AIM OF THE TASK:
Print each of the lines below word for word, changing no character, spacing, or line break.

***

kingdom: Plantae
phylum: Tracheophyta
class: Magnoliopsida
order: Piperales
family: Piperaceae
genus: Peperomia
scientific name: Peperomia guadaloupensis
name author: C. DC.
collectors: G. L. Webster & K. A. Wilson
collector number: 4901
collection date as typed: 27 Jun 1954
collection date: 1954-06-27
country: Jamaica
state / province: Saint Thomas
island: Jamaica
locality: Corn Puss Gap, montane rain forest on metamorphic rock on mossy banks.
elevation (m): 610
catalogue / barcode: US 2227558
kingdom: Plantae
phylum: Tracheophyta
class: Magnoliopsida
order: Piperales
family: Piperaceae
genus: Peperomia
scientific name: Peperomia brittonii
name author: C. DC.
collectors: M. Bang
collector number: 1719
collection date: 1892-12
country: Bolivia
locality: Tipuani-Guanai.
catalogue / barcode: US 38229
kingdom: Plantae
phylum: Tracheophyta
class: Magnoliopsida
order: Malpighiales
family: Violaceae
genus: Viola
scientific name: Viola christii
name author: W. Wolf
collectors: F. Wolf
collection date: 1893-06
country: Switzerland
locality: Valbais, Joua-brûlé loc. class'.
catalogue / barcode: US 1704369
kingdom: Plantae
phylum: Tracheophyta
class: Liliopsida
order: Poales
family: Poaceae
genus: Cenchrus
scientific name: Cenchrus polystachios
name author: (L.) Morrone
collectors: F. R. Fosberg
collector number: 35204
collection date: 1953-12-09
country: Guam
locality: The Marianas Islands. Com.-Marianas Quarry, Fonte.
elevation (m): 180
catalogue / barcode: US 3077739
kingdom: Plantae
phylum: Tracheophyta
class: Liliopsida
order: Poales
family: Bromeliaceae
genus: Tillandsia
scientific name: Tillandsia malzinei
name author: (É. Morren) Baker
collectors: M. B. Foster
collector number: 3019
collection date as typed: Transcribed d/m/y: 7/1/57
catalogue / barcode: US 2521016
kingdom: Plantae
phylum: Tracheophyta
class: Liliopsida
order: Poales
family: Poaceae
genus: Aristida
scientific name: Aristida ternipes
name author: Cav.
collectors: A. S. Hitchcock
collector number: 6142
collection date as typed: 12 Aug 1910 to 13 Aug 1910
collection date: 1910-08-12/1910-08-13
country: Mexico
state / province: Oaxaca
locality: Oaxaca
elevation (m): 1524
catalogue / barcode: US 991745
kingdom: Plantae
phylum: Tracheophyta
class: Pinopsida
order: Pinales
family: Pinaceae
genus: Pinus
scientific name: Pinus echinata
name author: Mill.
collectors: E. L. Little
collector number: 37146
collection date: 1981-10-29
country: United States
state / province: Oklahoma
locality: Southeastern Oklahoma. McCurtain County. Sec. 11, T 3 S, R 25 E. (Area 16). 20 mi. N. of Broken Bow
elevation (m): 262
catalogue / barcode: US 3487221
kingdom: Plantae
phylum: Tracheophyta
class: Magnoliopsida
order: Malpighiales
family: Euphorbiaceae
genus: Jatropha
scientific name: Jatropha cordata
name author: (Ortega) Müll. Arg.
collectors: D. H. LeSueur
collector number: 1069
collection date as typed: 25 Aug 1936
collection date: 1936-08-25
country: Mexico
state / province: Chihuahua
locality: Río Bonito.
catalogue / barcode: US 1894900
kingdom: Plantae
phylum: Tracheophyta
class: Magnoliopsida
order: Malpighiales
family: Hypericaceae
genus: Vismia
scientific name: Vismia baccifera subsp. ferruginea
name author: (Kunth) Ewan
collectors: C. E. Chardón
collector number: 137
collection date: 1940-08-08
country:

***

FINISHED TASK:
kingdom: Plantae
phylum: Tracheophyta
class: Magnoliopsida
order: Piperales
family: Piperaceae
genus: Peperomia
scientific name: Peperomia guadaloupensis
name author: C. DC.
collectors: G. L. Webster & K. A. Wilson
collector number: 4901
collection date as typed: 27 Jun 1954
collection date: 1954-06-27
country: Jamaica
state / province: Saint Thomas
island: Jamaica
locality: Corn Puss Gap, montane rain forest on metamorphic rock on mossy banks.
elevation (m): 610
catalogue / barcode: US 2227558
kingdom: Plantae
phylum: Tracheophyta
class: Magnoliopsida
order: Piperales
family: Piperaceae
genus: Peperomia
scientific name: Peperomia brittonii
name author: C. DC.
collectors: M. Bang
collector number: 1719
collection date: 1892-12
country: Bolivia
locality: Tipuani-Guanai.
catalogue / barcode: US 38229
kingdom: Plantae
phylum: Tracheophyta
class: Magnoliopsida
order: Malpighiales
family: Violaceae
genus: Viola
scientific name: Viola christii
name author: W. Wolf
collectors: F. Wolf
collection date: 1893-06
country: Switzerland
locality: Valbais, Joua-brûlé loc. class'.
catalogue / barcode: US 1704369
kingdom: Plantae
phylum: Tracheophyta
class: Liliopsida
order: Poales
family: Poaceae
genus: Cenchrus
scientific name: Cenchrus polystachios
name author: (L.) Morrone
collectors: F. R. Fosberg
collector number: 35204
collection date: 1953-12-09
country: Guam
locality: The Marianas Islands. Com.-Marianas Quarry, Fonte.
elevation (m): 180
catalogue / barcode: US 3077739
kingdom: Plantae
phylum: Tracheophyta
class: Liliopsida
order: Poales
family: Bromeliaceae
genus: Tillandsia
scientific name: Tillandsia malzinei
name author: (É. Morren) Baker
collectors: M. B. Foster
collector number: 3019
collection date as typed: Transcribed d/m/y: 7/1/57
catalogue / barcode: US 2521016
kingdom: Plantae
phylum: Tracheophyta
class: Liliopsida
order: Poales
family: Poaceae
genus: Aristida
scientific name: Aristida ternipes
name author: Cav.
collectors: A. S. Hitchcock
collector number: 6142
collection date as typed: 12 Aug 1910 to 13 Aug 1910
collection date: 1910-08-12/1910-08-13
country: Mexico
state / province: Oaxaca
locality: Oaxaca
elevation (m): 1524
catalogue / barcode: US 991745
kingdom: Plantae
phylum: Tracheophyta
class: Pinopsida
order: Pinales
family: Pinaceae
genus: Pinus
scientific name: Pinus echinata
name author: Mill.
collectors: E. L. Little
collector number: 37146
collection date: 1981-10-29
country: United States
state / province: Oklahoma
locality: Southeastern Oklahoma. McCurtain County. Sec. 11, T 3 S, R 25 E. (Area 16). 20 mi. N. of Broken Bow
elevation (m): 262
catalogue / barcode: US 3487221
kingdom: Plantae
phylum: Tracheophyta
class: Magnoliopsida
order: Malpighiales
family: Euphorbiaceae
genus: Jatropha
scientific name: Jatropha cordata
name author: (Ortega) Müll. Arg.
collectors: D. H. LeSueur
collector number: 1069
collection date as typed: 25 Aug 1936
collection date: 1936-08-25
country: Mexico
state / province: Chihuahua
locality: Río Bonito.
catalogue / barcode: US 1894900
kingdom: Plantae
phylum: Tracheophyta
class: Magnoliopsida
order: Malpighiales
family: Hypericaceae
genus: Vismia
scientific name: Vismia baccifera subsp. ferruginea
name author: (Kunth) Ewan
collectors: C. E. Chardón
collector number: 137
collection date: 1940-08-08
country:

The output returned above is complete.